**Instructions for the task**
After locating the line that contains "Document page, 1241x1754 pixels." in the data below, set down exactly that line and each one after it through the line that contains "List each element's type, its", and nothing more.

**Exercise material**
☆ ☆ ☆ ☆ ☆ ☆ ☆

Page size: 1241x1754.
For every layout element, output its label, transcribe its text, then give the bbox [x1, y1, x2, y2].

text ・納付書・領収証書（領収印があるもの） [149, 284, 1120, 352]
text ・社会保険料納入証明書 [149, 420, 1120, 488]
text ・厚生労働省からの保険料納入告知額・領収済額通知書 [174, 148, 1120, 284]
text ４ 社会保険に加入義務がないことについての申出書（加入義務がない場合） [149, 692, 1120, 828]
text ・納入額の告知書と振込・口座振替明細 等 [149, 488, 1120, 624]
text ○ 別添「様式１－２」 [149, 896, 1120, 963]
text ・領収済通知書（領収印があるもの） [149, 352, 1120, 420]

☆ ☆ ☆ ☆ ☆ ☆ ☆

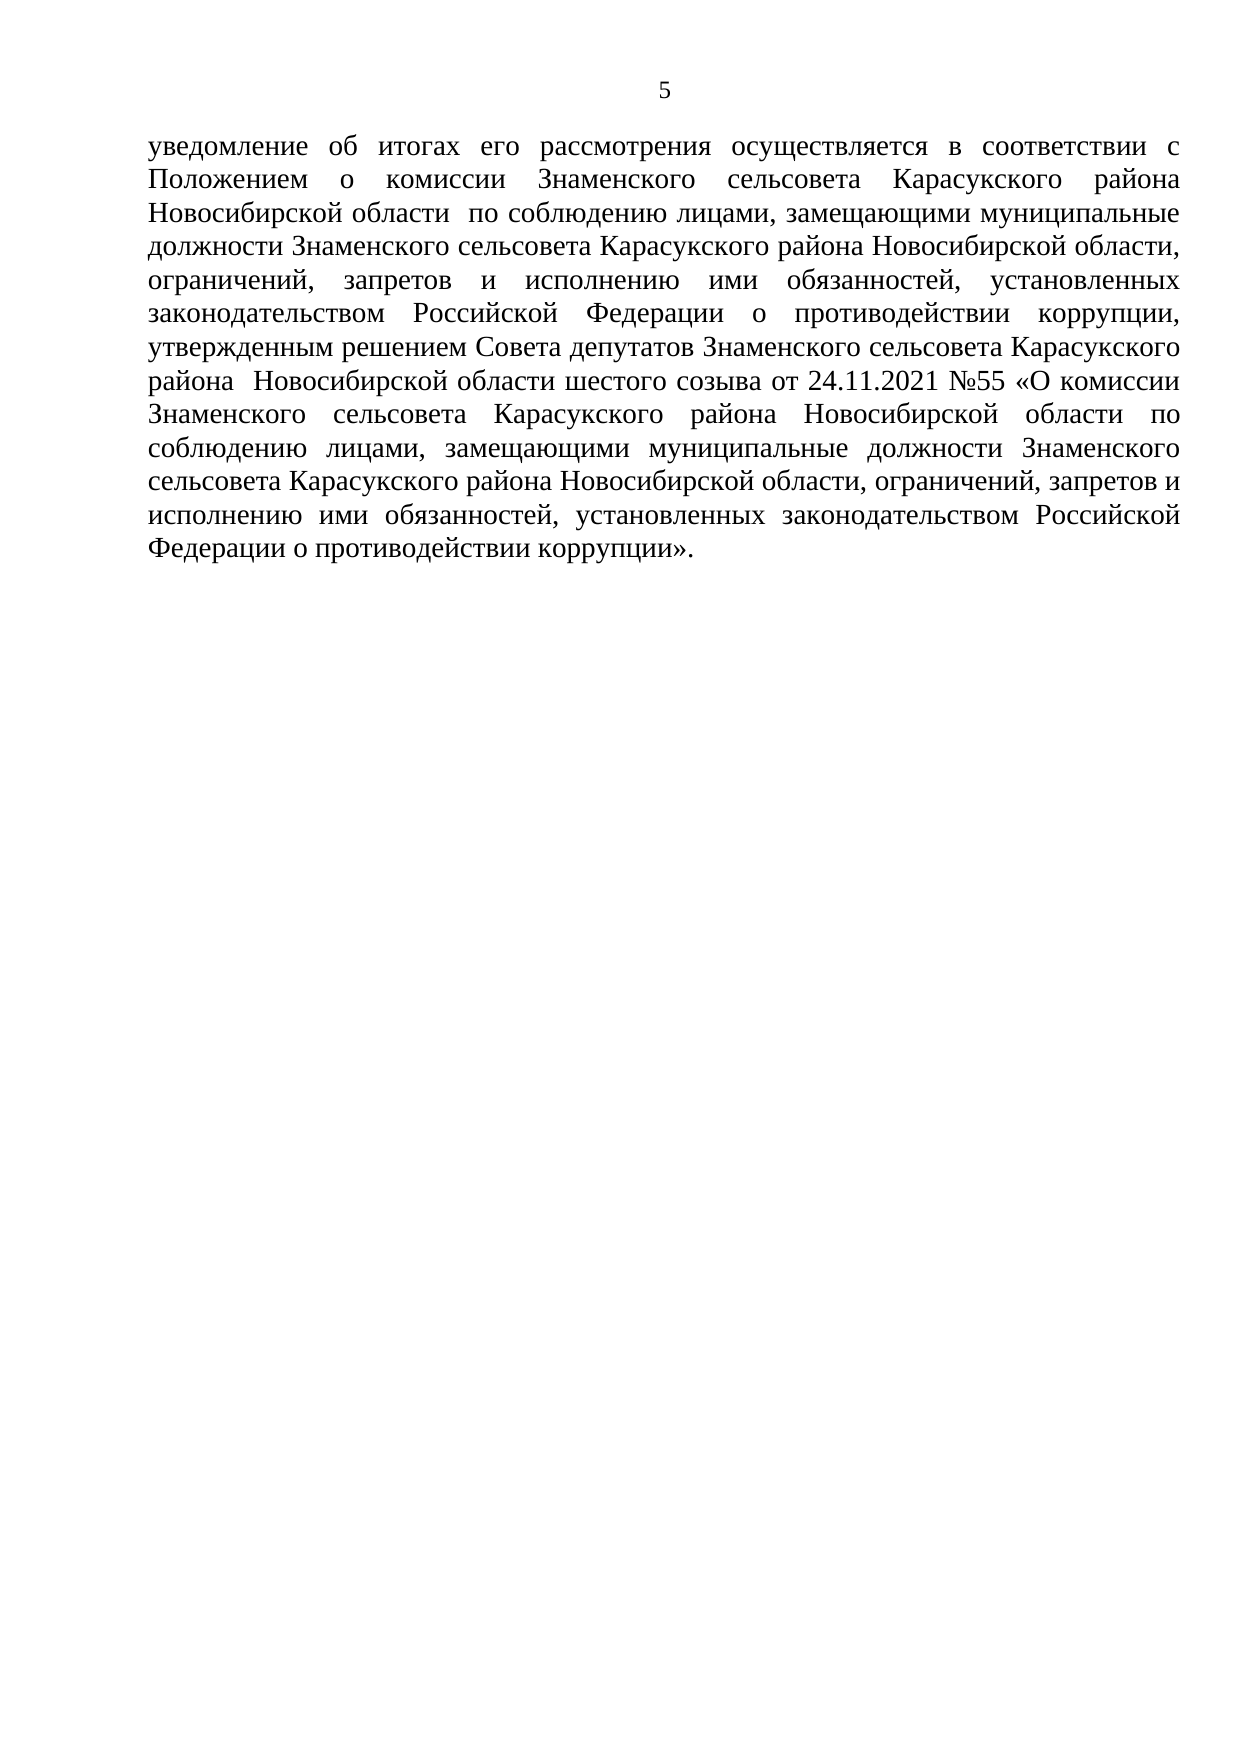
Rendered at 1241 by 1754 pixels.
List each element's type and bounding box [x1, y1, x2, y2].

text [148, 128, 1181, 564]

☆ ☆ ☆ ☆ ☆ ☆ ☆

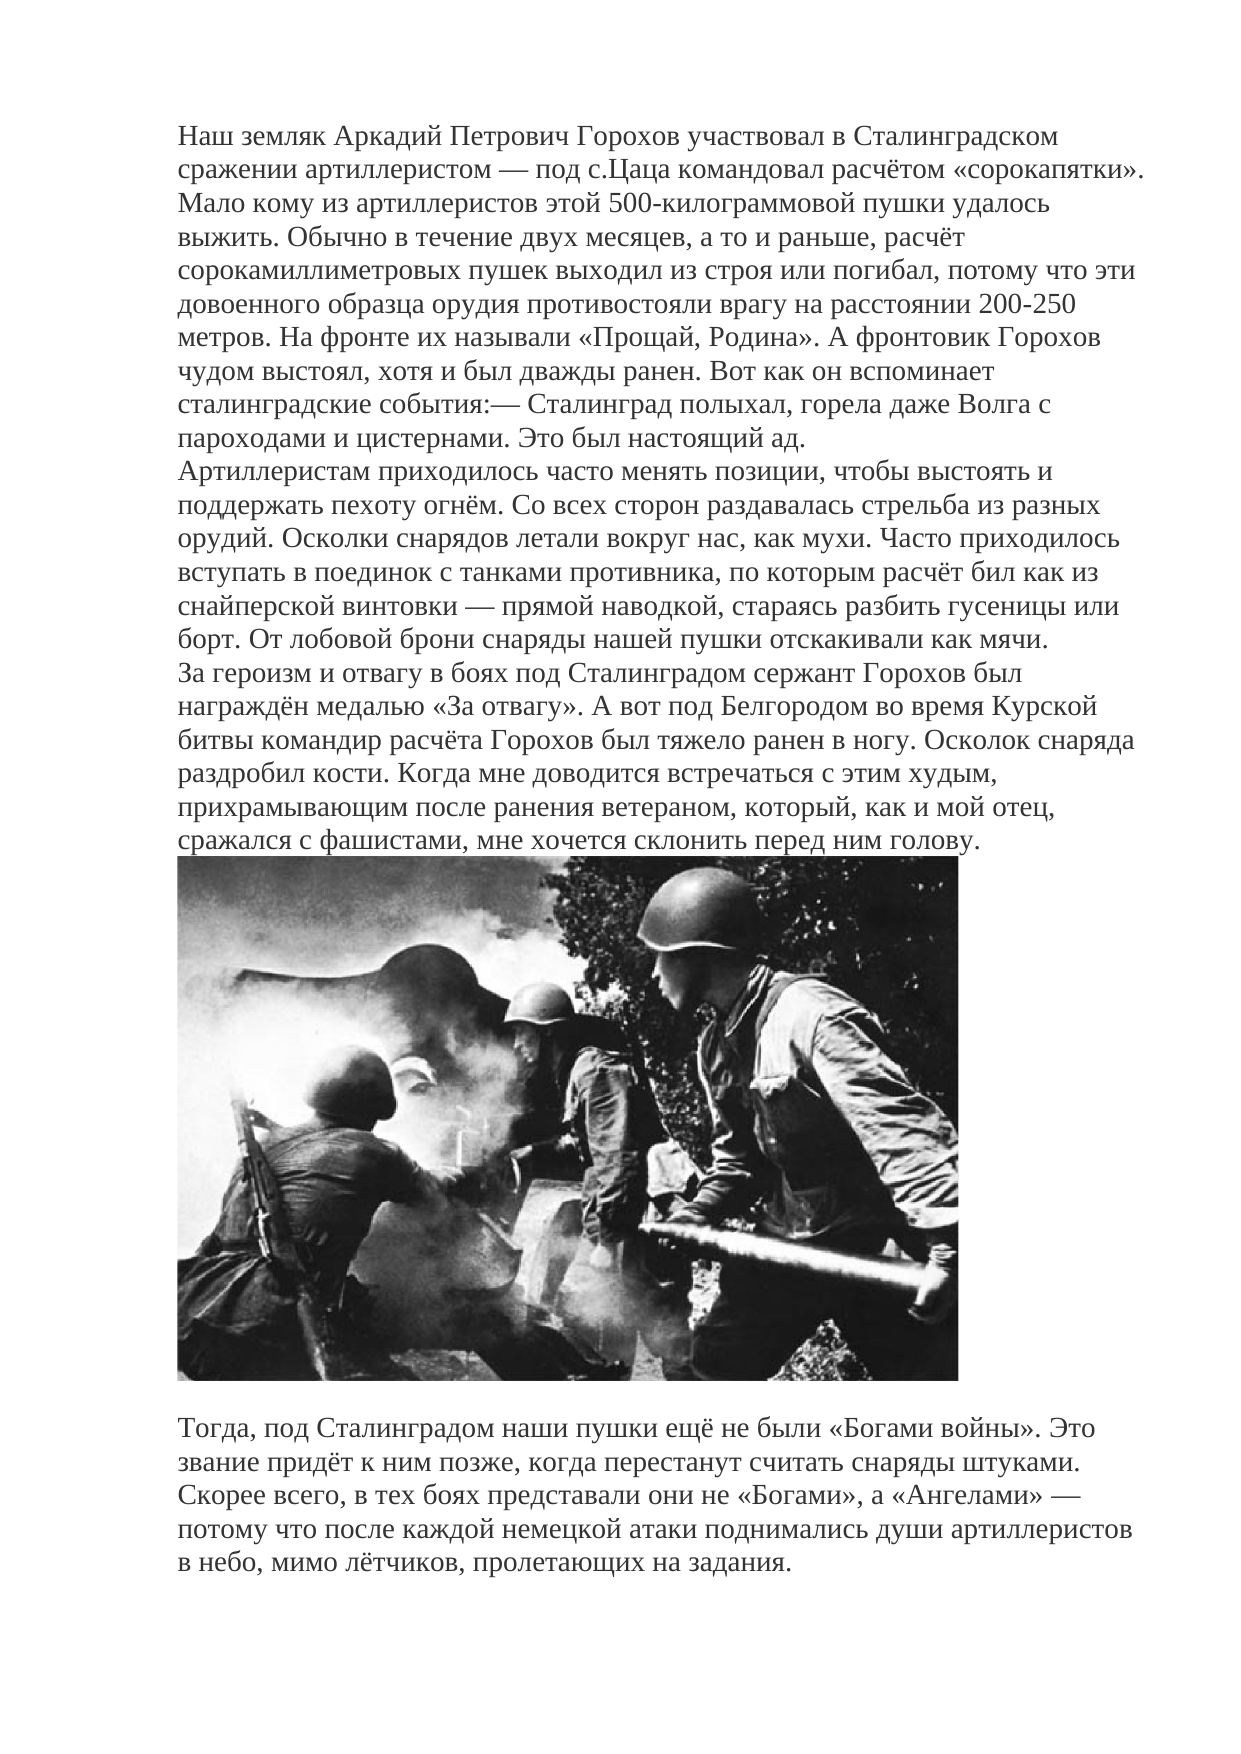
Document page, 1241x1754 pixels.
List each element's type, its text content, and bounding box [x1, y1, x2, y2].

☆ ☆ ☆ ☆ ☆ ☆ ☆

**Result for this exercise**
Document page, 1241x1754 pixels.
List each element's type, its text content, and bounding box [x1, y1, x2, y2].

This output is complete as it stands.